*Task statement*. Transcribe the records below word for word, leaving every picture out.

*Data provided*.
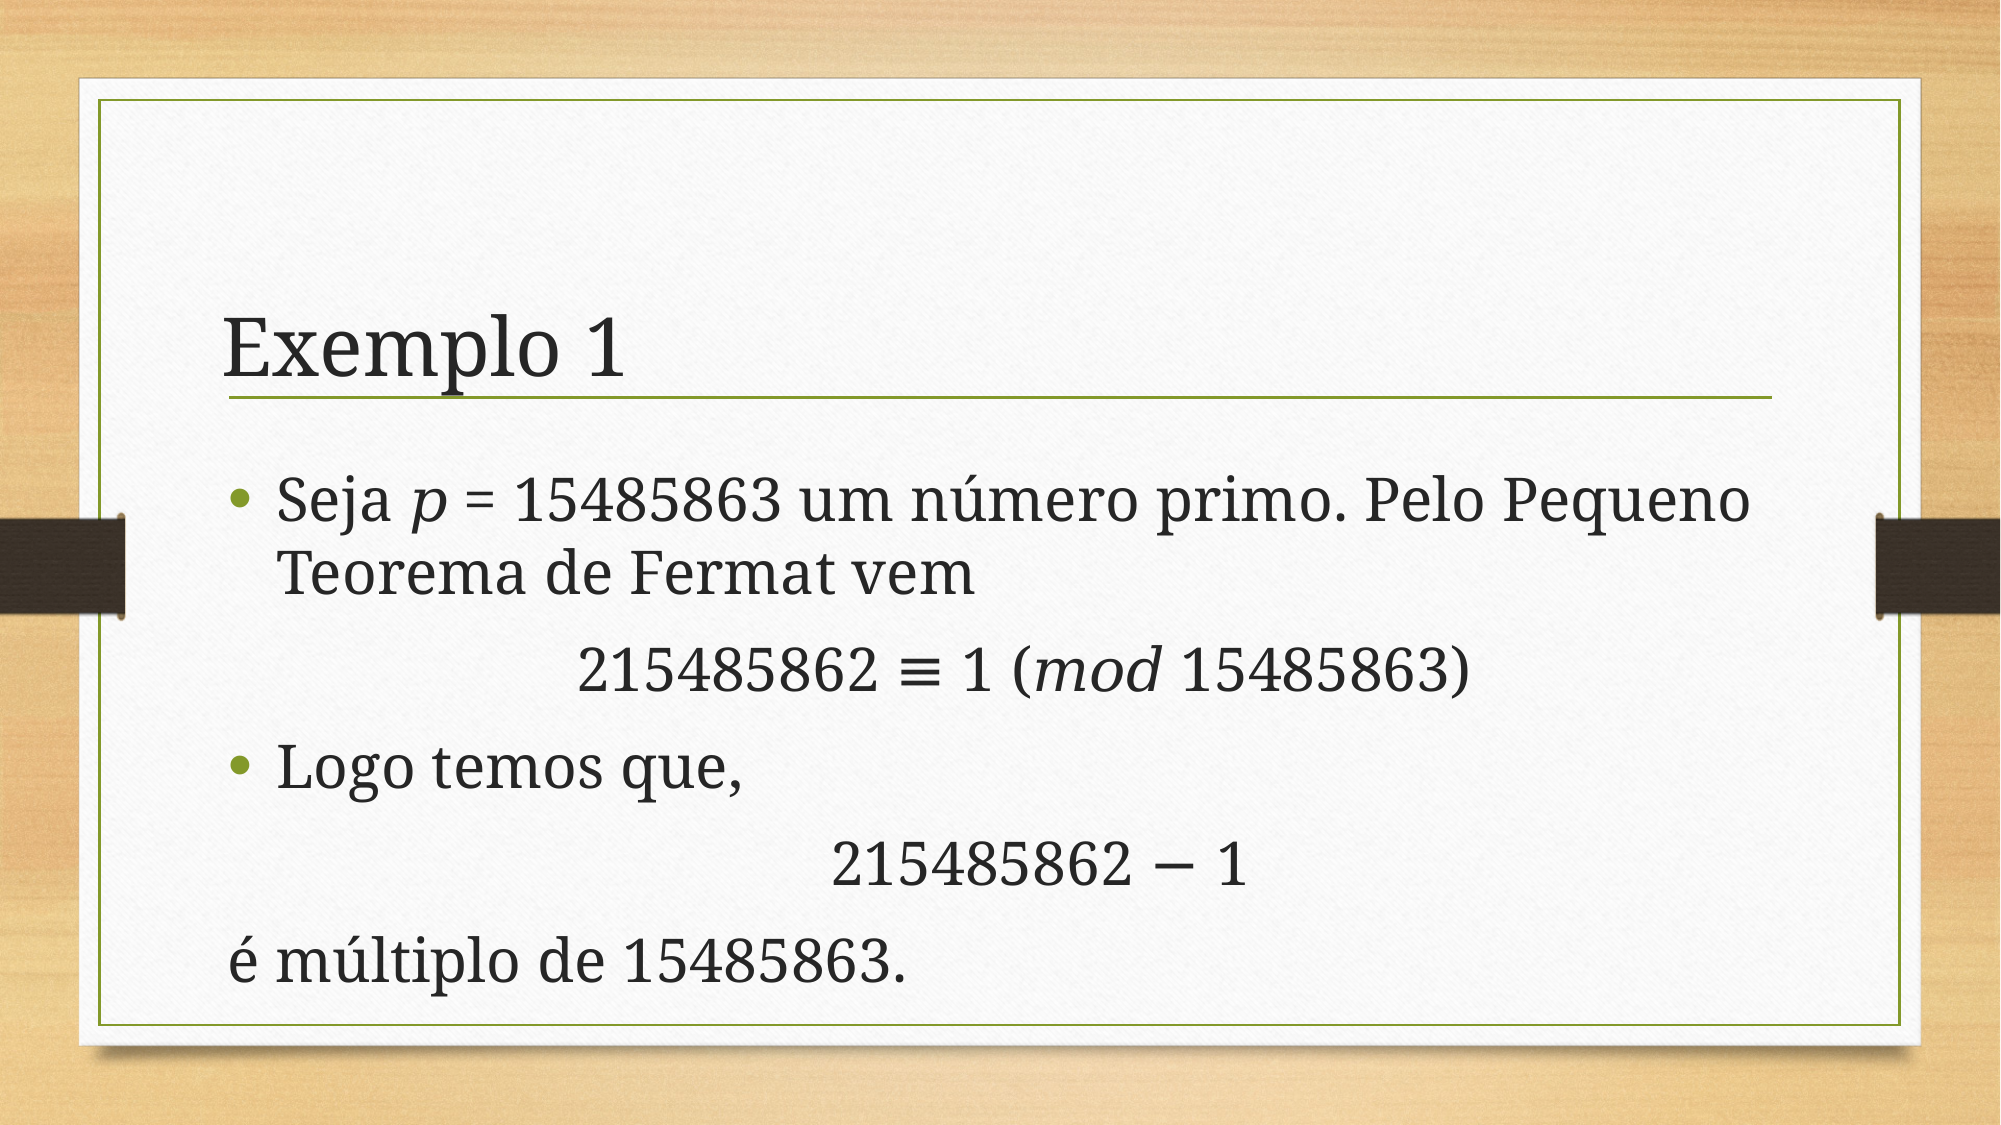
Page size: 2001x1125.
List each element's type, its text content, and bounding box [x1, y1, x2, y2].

title Exemplo 1 [188, 286, 664, 401]
picture [0, 0, 2001, 1125]
list Seja 𝑝 = 15485863 um número primo. Pelo Pequeno Teorema de Fermat vem 215485862 ≡ 1 (𝑚𝑜𝑑 15485863) Logo temos que, 215485862 − 1 é múltiplo de 15485863. [213, 369, 1851, 1004]
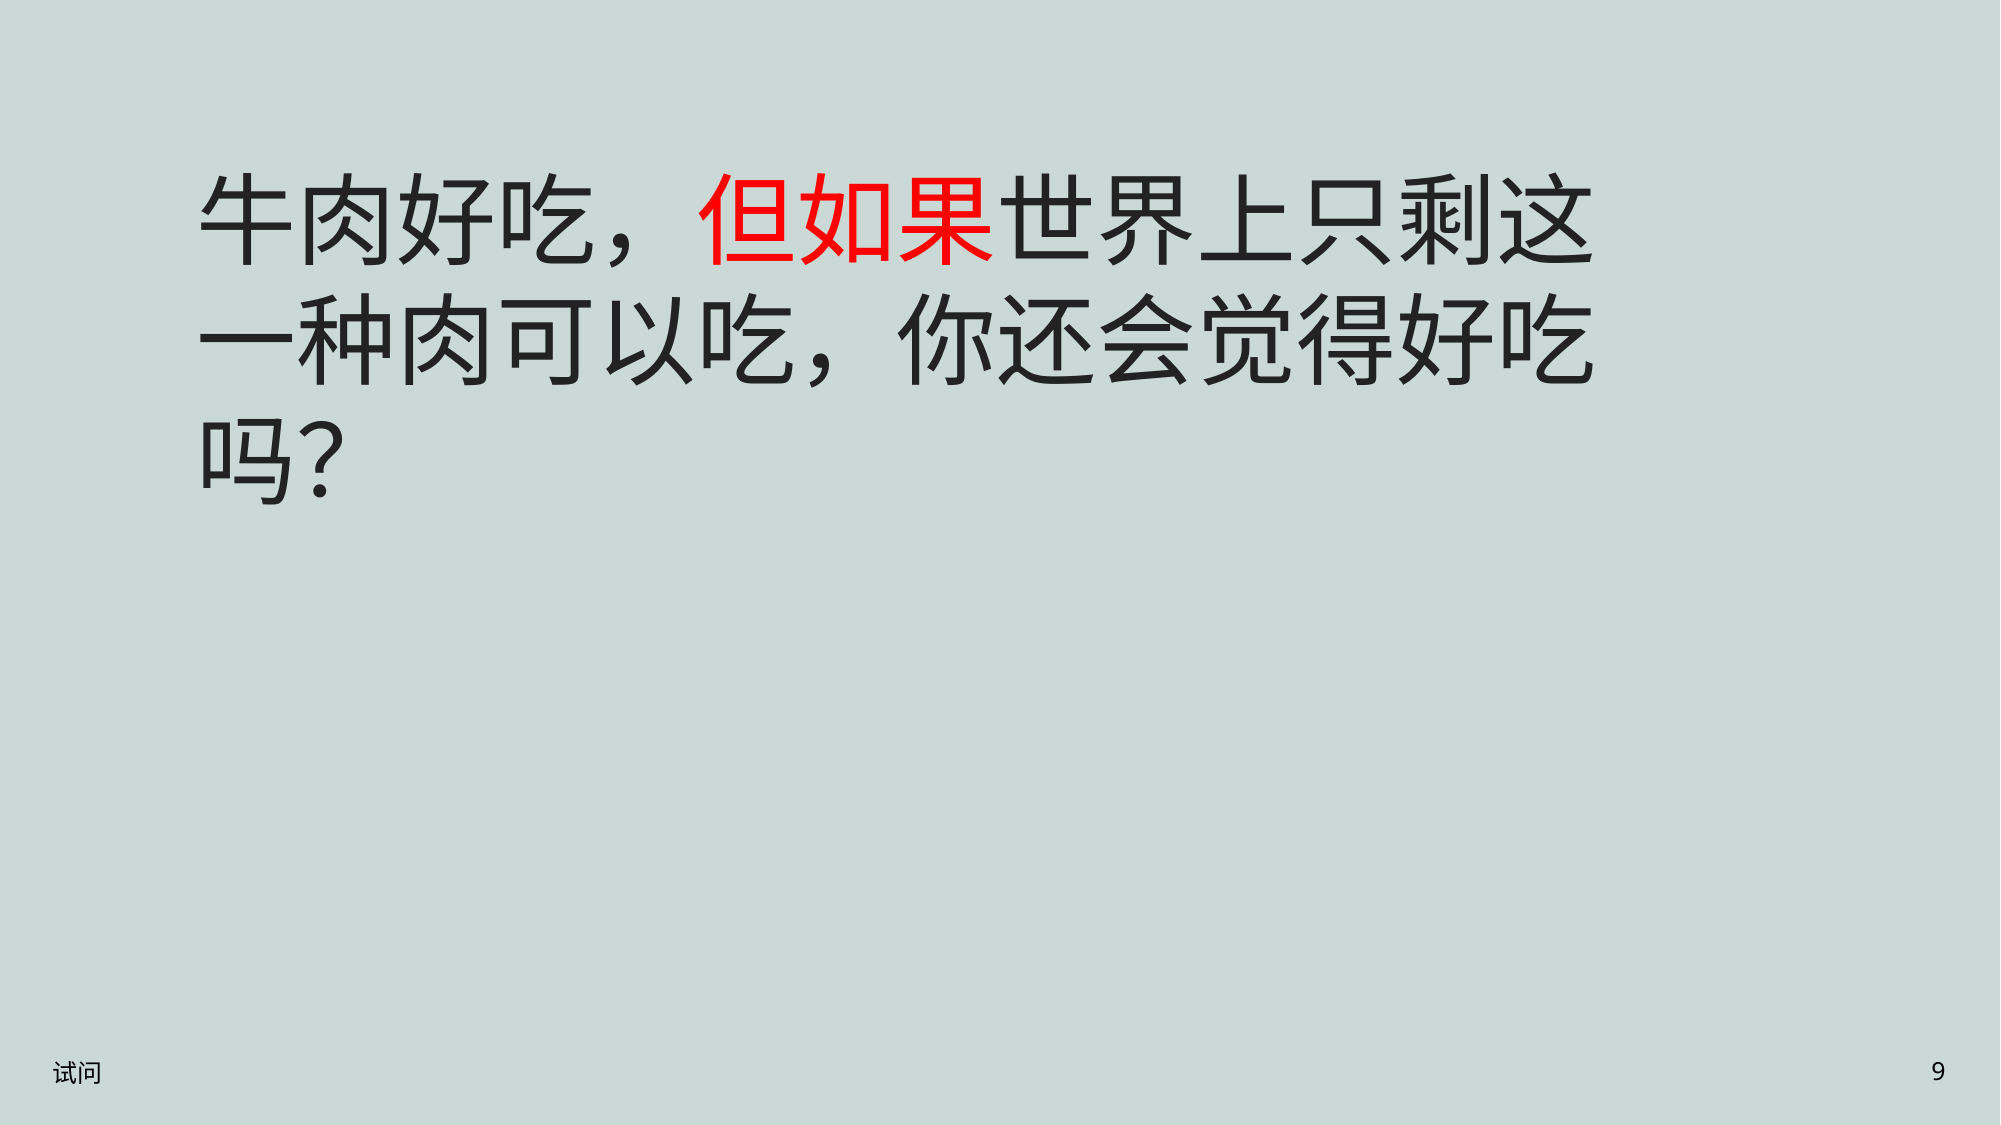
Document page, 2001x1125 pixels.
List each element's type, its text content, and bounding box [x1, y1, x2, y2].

footer 试问 [37, 1042, 713, 1103]
slide_number 9 [1510, 1042, 1961, 1103]
text_box 牛肉好吃，但如果世界上只剩这一种肉可以吃，你还会觉得好吃吗？ [182, 149, 1615, 525]
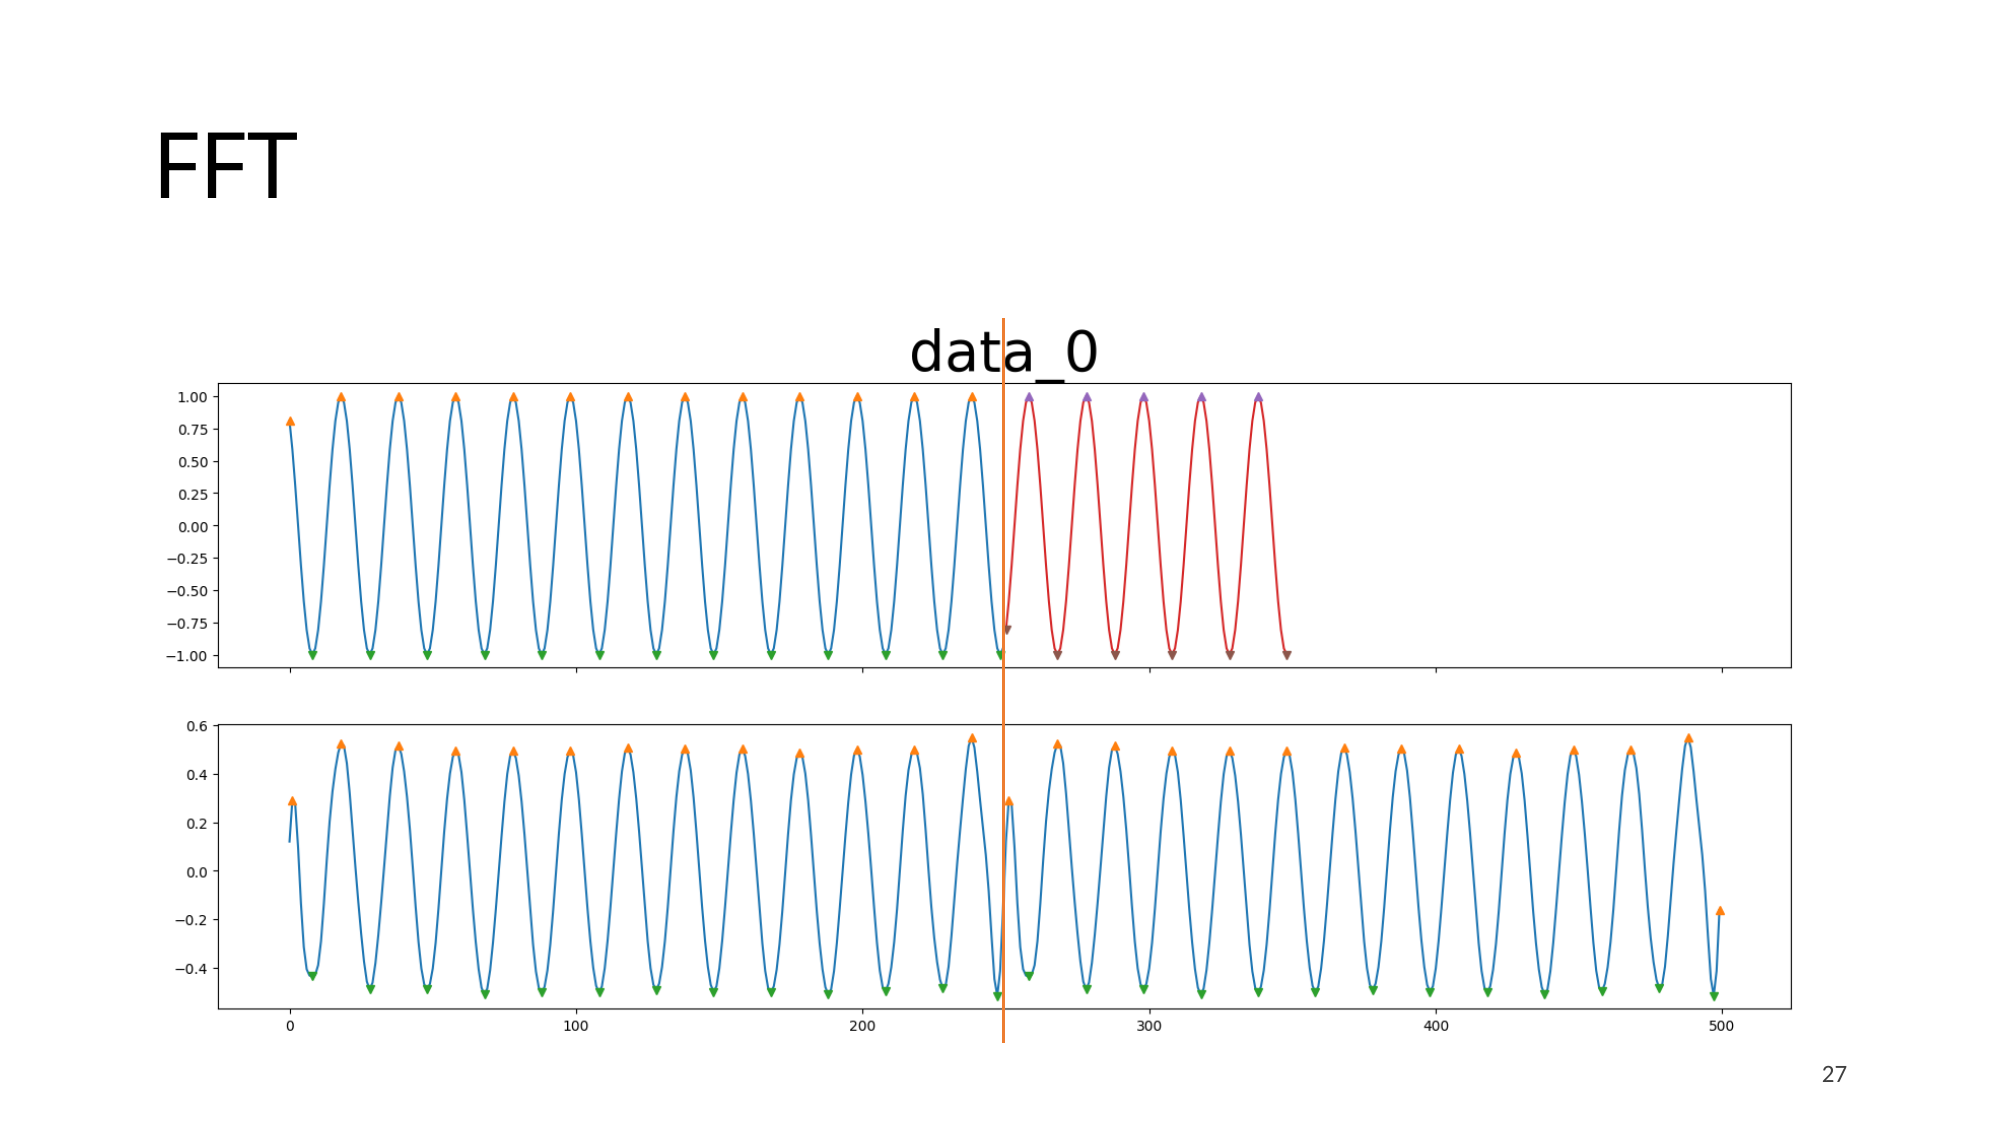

*Worked solution*.
Page size: 2001x1125.
List each element's type, its text content, and bounding box [x1, y1, x2, y2].

title Exemplo 1 [188, 286, 664, 401]
picture [0, 0, 2001, 1125]
list Seja 𝑝 = 15485863 um número primo. Pelo Pequeno Teorema de Fermat vem 215485862 ≡ 1 (𝑚𝑜𝑑 15485863) Logo temos que, 215485862 − 1 é múltiplo de 15485863. [213, 369, 1851, 1004]
Document page, 2001x1125 pixels.
List each element's type, its text content, and bounding box [x1, y1, x2, y2].

footer 试问 [37, 1042, 713, 1103]
slide_number 9 [1510, 1042, 1961, 1103]
text_box 牛肉好吃，但如果世界上只剩这一种肉可以吃，你还会觉得好吃吗？ [182, 149, 1615, 525]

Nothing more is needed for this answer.